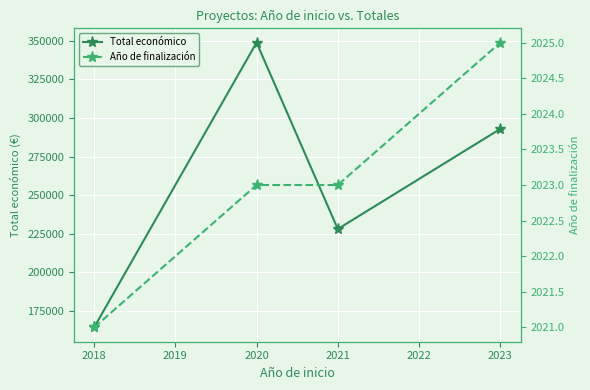

Rank the series by their maximum value, from lowest to highest.

Año de finalización, Total económico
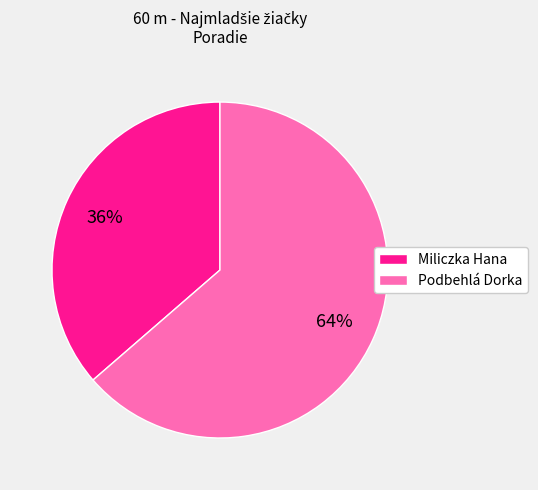

Which slice is the smallest?

Miliczka Hana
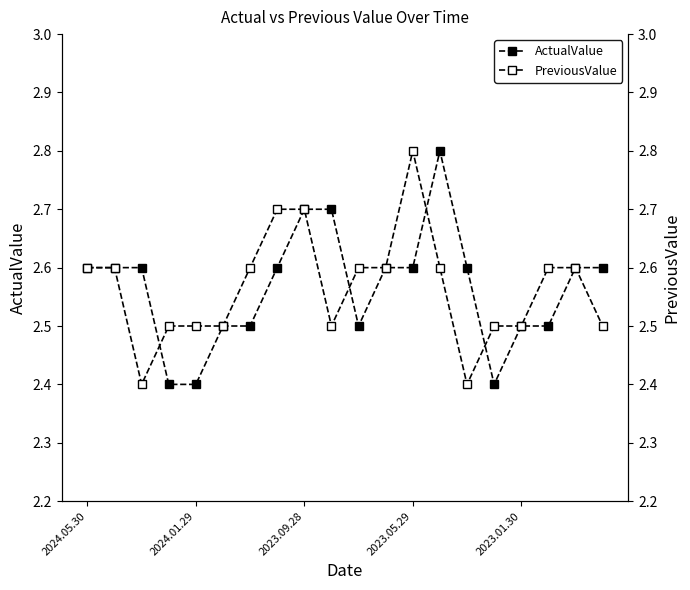

Does the chart have visible grid lines?

No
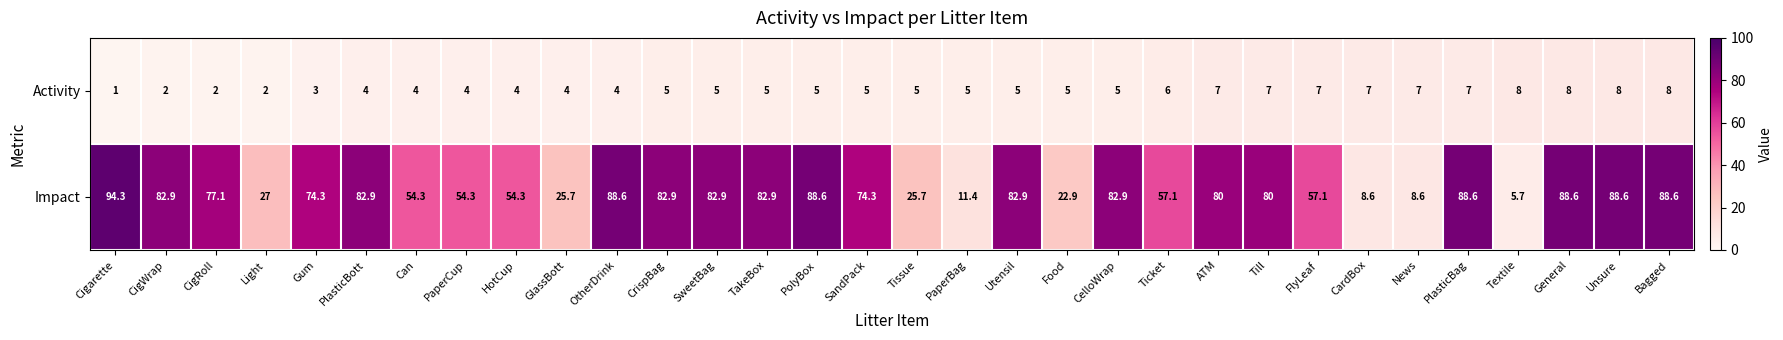

Between SweetBag and ATM, which series saw the biggest shift?

Impact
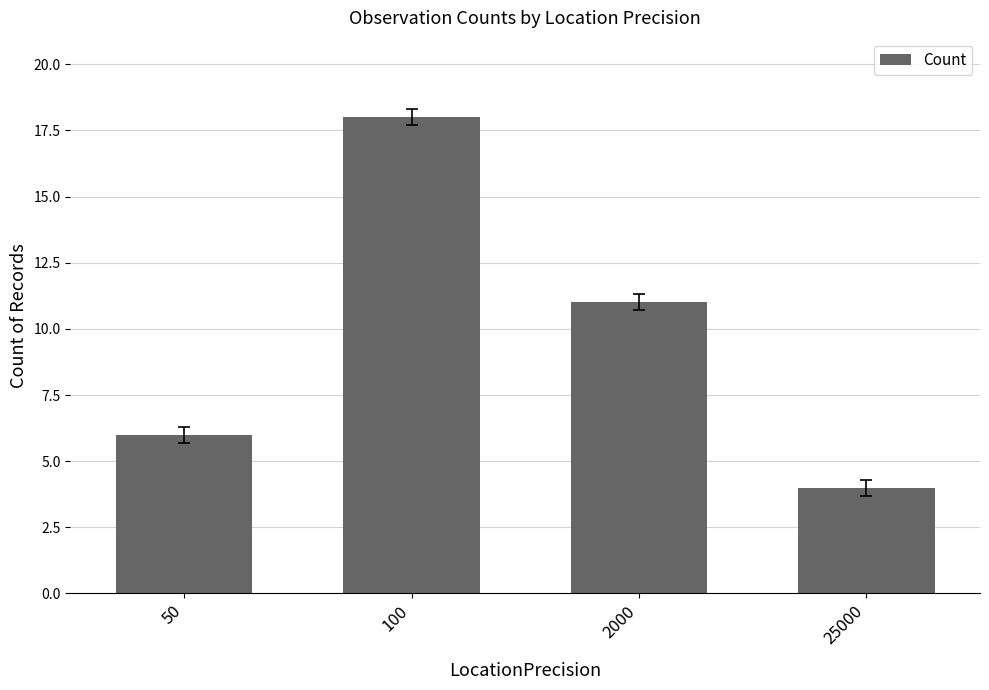

What is the smallest value displayed?

4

•••

**Try it**
Copy out every line of the listing above word for word, leaving out the pictures.

**Task solution**
Rank the series by their maximum value, from lowest to highest.

Año de finalización, Total económico

Which slice is the smallest?

Miliczka Hana

Does the chart have visible grid lines?

No

Between SweetBag and ATM, which series saw the biggest shift?

Impact

What is the smallest value displayed?

4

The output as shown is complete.